Moderne lezioni di sitar, tra Londra e Delhi.
Anoushka Shankar non è di certo l’ultima arrivata. Figlia del grande maestro del sitar indiano Ravi Shankar e sorellastra di Norah Jones, l’artista – di nascita londinese – non è mai stata fatta per stare in seconda fila. Passaporto britannico, seconda casa a Delhi, prima performance a 13 anni, nel 1995, sei candidature ai Grammy, scrittrice, attrice e produttrice. Diciamo che può bastare.
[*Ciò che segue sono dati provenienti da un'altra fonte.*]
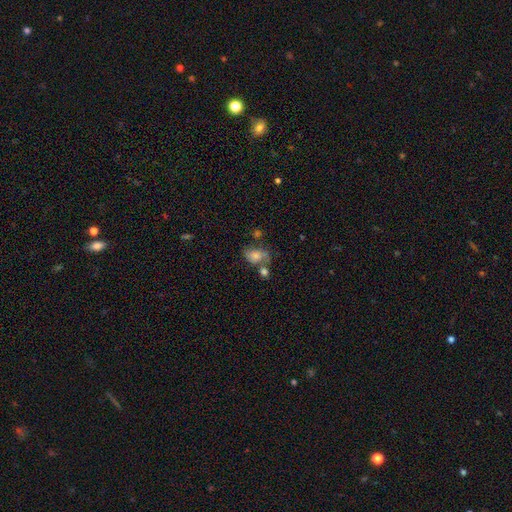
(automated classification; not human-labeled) Smooth or featured? smooth (45%)
Merging? none (47%)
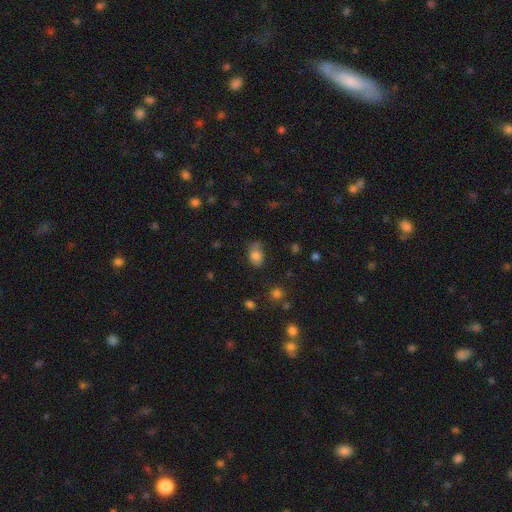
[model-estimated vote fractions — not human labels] Smooth or featured? Predicted: smooth (p=0.76). How rounded? Predicted: in between (p=0.76). Merging? Predicted: none (p=0.53).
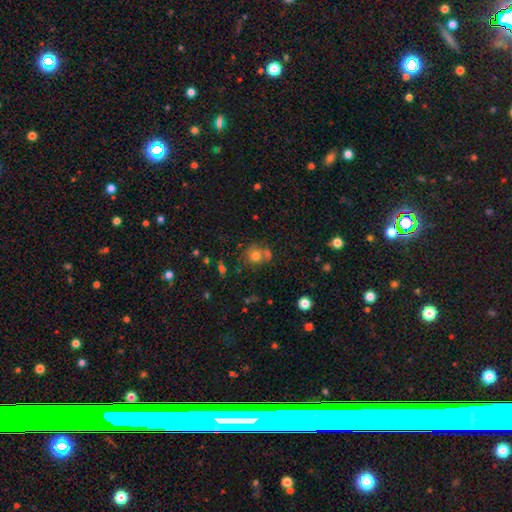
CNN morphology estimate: Smooth or featured? smooth (69%)
How rounded? round (76%)
Merging? none (49%)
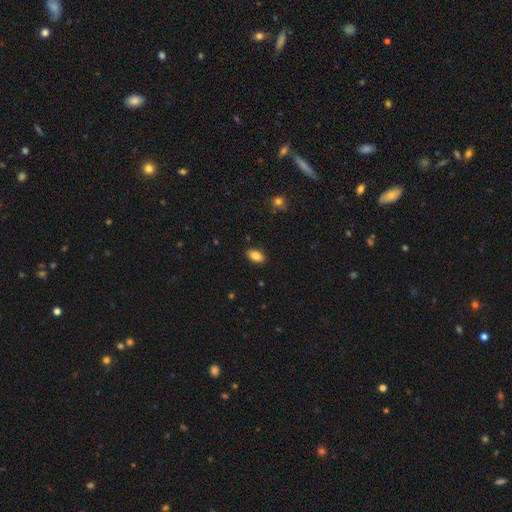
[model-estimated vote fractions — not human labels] Smooth or featured? Predicted: smooth (p=0.85). How rounded? Predicted: in between (p=0.92). Merging? Predicted: none (p=0.88).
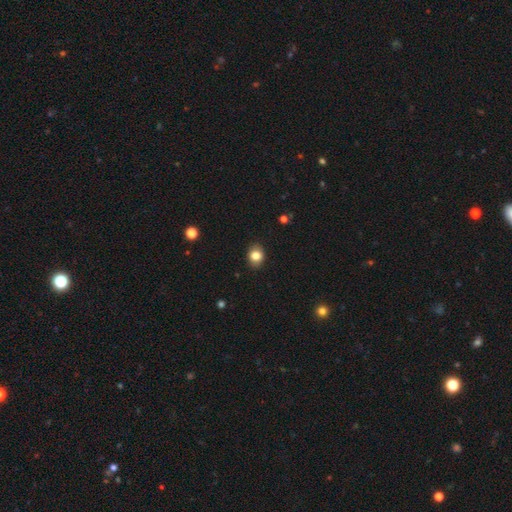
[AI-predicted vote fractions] This appears to be a smooth galaxy with no disk features (82%) that is round (53%). Merging: none (88%).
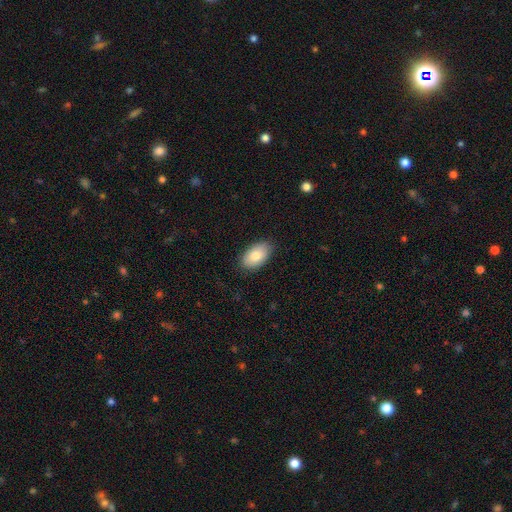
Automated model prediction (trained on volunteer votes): smooth 83%, featured or disk 11%, star or artifact 6%. Down the decision tree: how rounded — in between (94%); merging — none (85%).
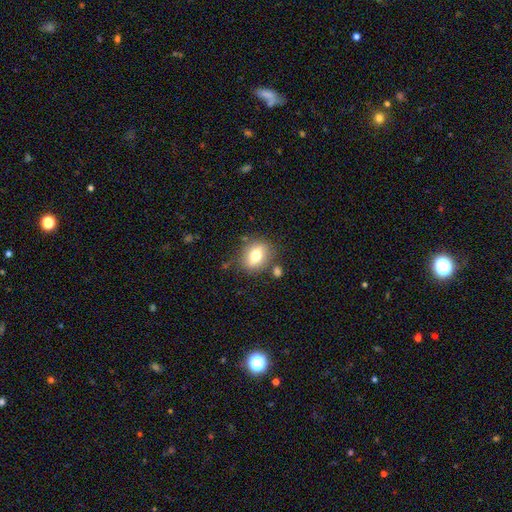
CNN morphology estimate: Smooth or featured? smooth (66%)
How rounded? in between (49%)
Merging? none (78%)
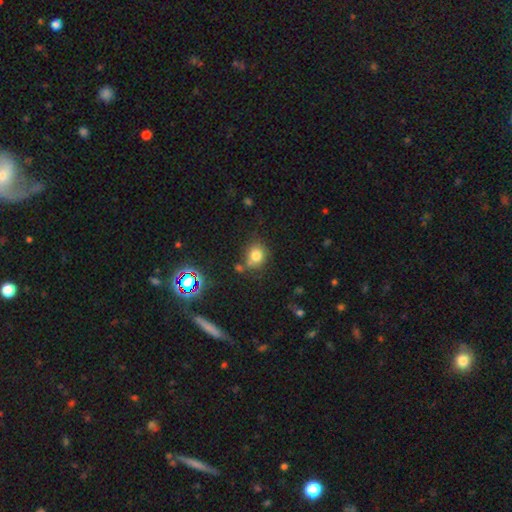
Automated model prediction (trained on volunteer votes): smooth-or-featured: smooth: 77% | star or artifact: 15% | featured or disk: 9%
  how-rounded: round: 69% | in between: 30% | cigar-shaped: 1%
  merging: none: 64% | minor disturbance: 17% | merger: 13% | major disturbance: 6%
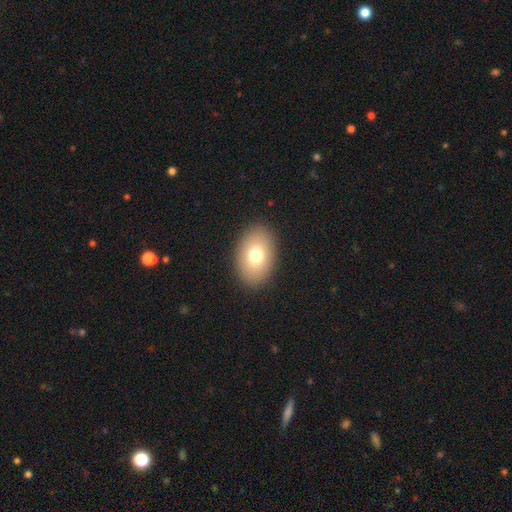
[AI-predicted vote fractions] Smooth or featured?
  - smooth: 75% *
  - featured or disk: 16%
  - star or artifact: 9%
How rounded?
  - in between: 86% *
  - round: 13%
  - cigar-shaped: 1%
Merging?
  - none: 89% *
  - minor disturbance: 8%
  - major disturbance: 3%
  - merger: 1%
Questo periodo è decisamente proficuo per lei. Escono infatti i suoi due nuovi singoli: Bright Eyes e In This Mouth, entrambi con la collaborazione dell’amica stretta Alev Lenz, nota cantante turco-tedesca, la cui partecipazione aveva già portato i suoi frutti in The Land of Gold, dell’album omonimo della Shankar. Compagna di avventure, di scuola e di scrittura artistica, la Lenz è ormai una fida collaboratrice, oltre che un’ottima ugola.
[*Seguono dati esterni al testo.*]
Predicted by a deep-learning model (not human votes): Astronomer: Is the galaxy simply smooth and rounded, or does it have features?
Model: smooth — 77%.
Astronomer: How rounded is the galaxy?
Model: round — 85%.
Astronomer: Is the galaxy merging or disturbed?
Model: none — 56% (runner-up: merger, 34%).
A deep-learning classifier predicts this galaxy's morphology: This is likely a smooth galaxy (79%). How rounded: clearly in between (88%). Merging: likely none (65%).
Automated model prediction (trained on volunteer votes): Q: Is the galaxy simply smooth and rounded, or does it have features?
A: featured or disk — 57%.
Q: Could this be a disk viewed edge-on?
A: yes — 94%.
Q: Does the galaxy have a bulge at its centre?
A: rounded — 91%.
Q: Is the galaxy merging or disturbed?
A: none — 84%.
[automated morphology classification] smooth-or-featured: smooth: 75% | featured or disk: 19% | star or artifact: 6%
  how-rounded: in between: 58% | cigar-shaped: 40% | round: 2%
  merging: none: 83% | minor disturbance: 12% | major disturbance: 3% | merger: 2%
Fondamentalmente Bright Eyes è una canzone d’amore, come sottolinea la stessa Shankar, ma il piano e il contrabbasso, uniti a sitar e ghatam, rendono il pezzo una suadente canzone chamber pop, di quello patinato di world music, come adesso sa funzionare bene. In effetti, lo fa decisamente. E tutti gli echi reminescenti di grandi culture e tradizioni non possono che migliorare le forme di un comparto musicale tutto occidentale, ancora legato a certi pesi radiofonici.
A ogni modo, Anoushka è un’artista consapevole, ormai capace di affrontare un proprio percorso e di inserirlo senza frizioni di sorta in un certo panorama musicale britannico. Bene così, crediamo. E ci auguriamo che valga qui una delle massime di memoria indiana: «Non c’è nulla di nobile nell’essere superiore a un altro uomo. La vera nobiltà sta nell’essere superiore alla persona che ravamo fino a ieri».